Data items:
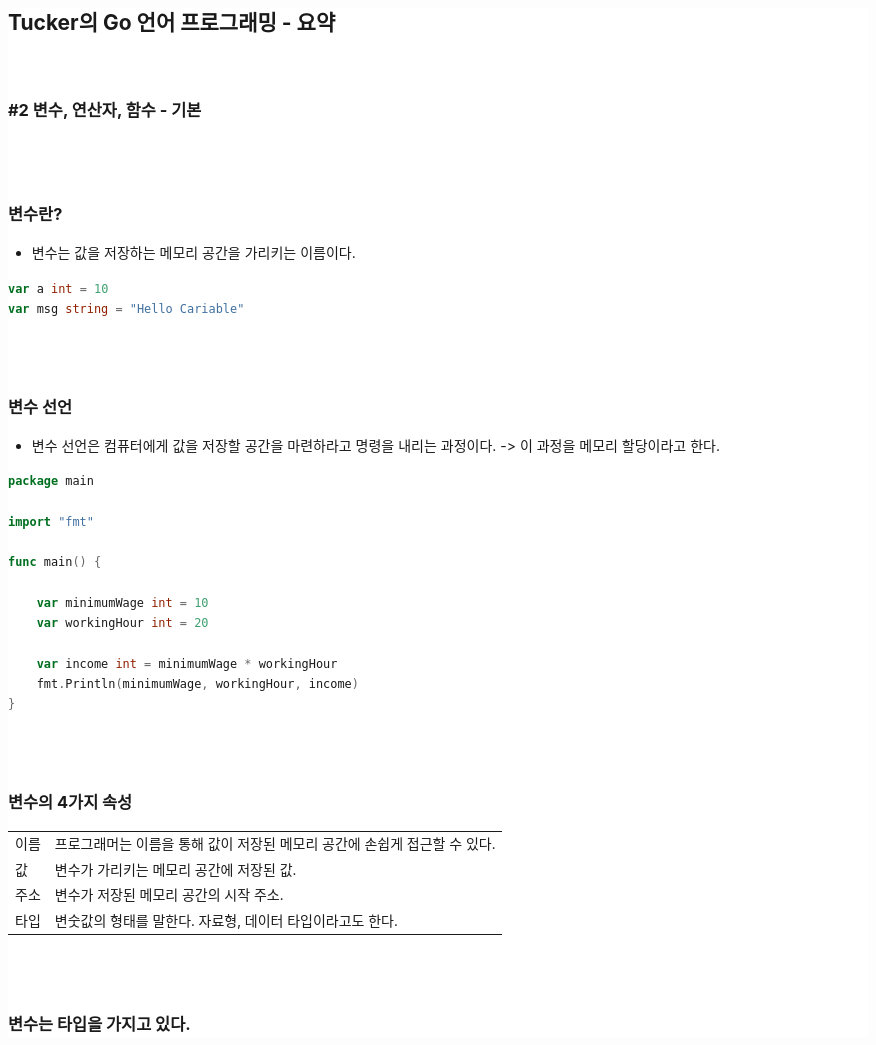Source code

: ## Tucker의 Go 언어 프로그래밍 - 요약

<br>

### #2 변수, 연산자, 함수 - 기본

<br><br>

### 변수란?

* 변수는 값을 저장하는 메모리 공간을 가리키는 이름이다.

```go
var a int = 10
var msg string = "Hello Cariable"
```

<br><br>

### 변수 선언

* 변수 선언은 컴퓨터에게 값을 저장할 공간을 마련하라고 명령을 내리는 과정이다. -> 이 과정을 메모리 할당이라고 한다.

```go
package main

import "fmt"

func main() {
	
    var minimumWage int = 10
    var workingHour int = 20
    
    var income int = minimumWage * workingHour
    fmt.Println(minimumWage, workingHour, income)
}
```

<br><br>

### 변수의 4가지 속성

||                                            |
|---|--------------------------------------------|
|이름| 프로그래머는 이름을 통해 값이 저장된 메모리 공간에 손쉽게 접근할 수 있다. |
|값| 변수가 가리키는 메모리 공간에 저장된 값.                    |
|주소| 변수가 저장된 메모리 공간의 시작 주소.                     |
|타입| 변숫값의 형태를 말한다. 자료형, 데이터 타입이라고도 한다.          |

<br><br>

### 변수는 타입을 가지고 있다.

Your assignment | Copy out every line of the data in which the word "가리키는" is found.

Exercise answer |
* 변수는 값을 저장하는 메모리 공간을 가리키는 이름이다.
|값| 변수가 가리키는 메모리 공간에 저장된 값.                    |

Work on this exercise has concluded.